Exercise description
Copy out exactly, from the entries that follow, the line holding "left knee: (154, 235)", the line holding "right knee: (43, 179)", and all lines between them, but no pictures.

Provided data
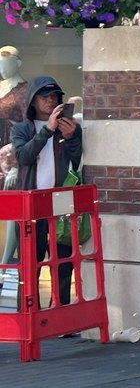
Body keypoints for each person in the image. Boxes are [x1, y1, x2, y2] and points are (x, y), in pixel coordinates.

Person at [9, 76, 82, 307]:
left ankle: (59, 312)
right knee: (30, 261)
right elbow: (24, 156)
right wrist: (47, 130)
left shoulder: (68, 128)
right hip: (32, 201)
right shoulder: (22, 129)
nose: (50, 101)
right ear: (33, 101)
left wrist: (71, 137)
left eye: (53, 96)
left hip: (61, 201)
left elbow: (78, 161)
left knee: (63, 260)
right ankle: (30, 312)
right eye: (44, 97)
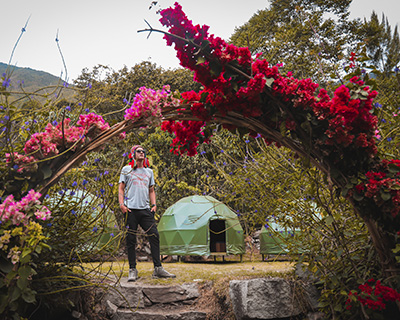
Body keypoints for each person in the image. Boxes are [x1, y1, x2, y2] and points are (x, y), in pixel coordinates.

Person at [118, 145, 176, 281]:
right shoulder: (127, 170)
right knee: (131, 239)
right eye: (139, 151)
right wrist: (122, 204)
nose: (142, 153)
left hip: (145, 210)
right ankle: (132, 269)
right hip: (130, 210)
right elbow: (121, 188)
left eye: (143, 152)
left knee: (154, 235)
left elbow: (151, 190)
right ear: (133, 154)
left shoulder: (149, 172)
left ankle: (158, 269)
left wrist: (154, 204)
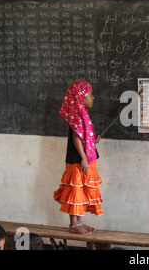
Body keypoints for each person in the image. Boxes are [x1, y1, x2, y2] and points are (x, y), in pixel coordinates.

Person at [54, 81, 103, 235]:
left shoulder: (82, 113)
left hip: (83, 158)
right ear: (82, 97)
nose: (93, 98)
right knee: (75, 189)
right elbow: (76, 137)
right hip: (78, 159)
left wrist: (93, 140)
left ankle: (78, 222)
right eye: (90, 94)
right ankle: (74, 225)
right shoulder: (77, 114)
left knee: (80, 190)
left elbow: (83, 136)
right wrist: (83, 158)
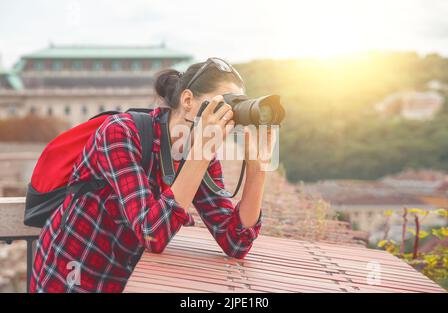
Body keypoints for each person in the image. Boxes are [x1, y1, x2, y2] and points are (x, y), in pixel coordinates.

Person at [30, 58, 273, 293]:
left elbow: (236, 242)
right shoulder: (121, 133)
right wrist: (201, 153)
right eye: (223, 105)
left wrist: (258, 169)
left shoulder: (200, 155)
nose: (227, 116)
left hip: (124, 279)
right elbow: (152, 233)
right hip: (71, 273)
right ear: (187, 100)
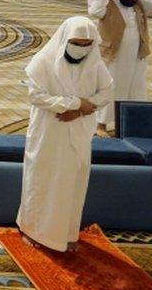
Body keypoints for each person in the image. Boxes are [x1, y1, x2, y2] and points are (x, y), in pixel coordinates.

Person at [17, 17, 113, 252]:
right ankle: (34, 231)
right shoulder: (44, 60)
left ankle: (66, 234)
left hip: (79, 132)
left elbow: (106, 92)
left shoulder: (94, 62)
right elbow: (36, 96)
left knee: (72, 182)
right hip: (49, 131)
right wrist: (73, 104)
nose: (81, 48)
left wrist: (79, 111)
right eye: (76, 43)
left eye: (86, 44)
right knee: (43, 179)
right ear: (65, 39)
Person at [86, 0, 152, 136]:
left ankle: (130, 125)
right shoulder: (108, 4)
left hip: (137, 58)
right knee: (110, 87)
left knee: (135, 89)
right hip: (113, 57)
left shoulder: (140, 5)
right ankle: (100, 125)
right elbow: (94, 11)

Response to the exercise
left knee: (154, 235)
left elbow: (151, 190)
right ear: (133, 154)
left shoulder: (149, 172)
left ankle: (158, 269)
left wrist: (154, 204)
Body keypoints for each person in the image. Boxes are [x1, y1, x2, y2] and points are (x, y), in pixel coordinates.

Person at [54, 81, 103, 235]:
left shoulder: (82, 113)
left hip: (83, 158)
right ear: (82, 97)
nose: (93, 98)
right knee: (75, 189)
right elbow: (76, 137)
right hip: (78, 159)
left wrist: (93, 140)
left ankle: (78, 222)
right eye: (90, 94)
right ankle: (74, 225)
right shoulder: (77, 114)
left knee: (80, 190)
left elbow: (83, 136)
right wrist: (83, 158)
Body keypoints for each person in the image. Boxes are [x1, y1, x2, y2] and points are (x, y), in pixel coordinates.

Person at [30, 58, 273, 293]:
left elbow: (236, 242)
right shoulder: (121, 133)
right wrist: (201, 153)
right eye: (223, 105)
left wrist: (258, 169)
left shoulder: (200, 155)
nose: (227, 116)
left hip: (124, 279)
right elbow: (152, 233)
right hip: (71, 273)
right ear: (187, 100)
Body keypoints for each person in the image. Boxes are [x1, y1, x2, y2] and points are (x, y), in pixel coordinates.

Person at [17, 17, 113, 252]:
right ankle: (34, 231)
right shoulder: (44, 60)
left ankle: (66, 234)
left hip: (79, 132)
left elbow: (106, 92)
left shoulder: (94, 62)
right elbow: (36, 96)
left knee: (72, 182)
right hip: (49, 131)
right wrist: (73, 104)
nose: (81, 48)
left wrist: (79, 111)
right eye: (76, 43)
left eye: (86, 44)
right knee: (43, 179)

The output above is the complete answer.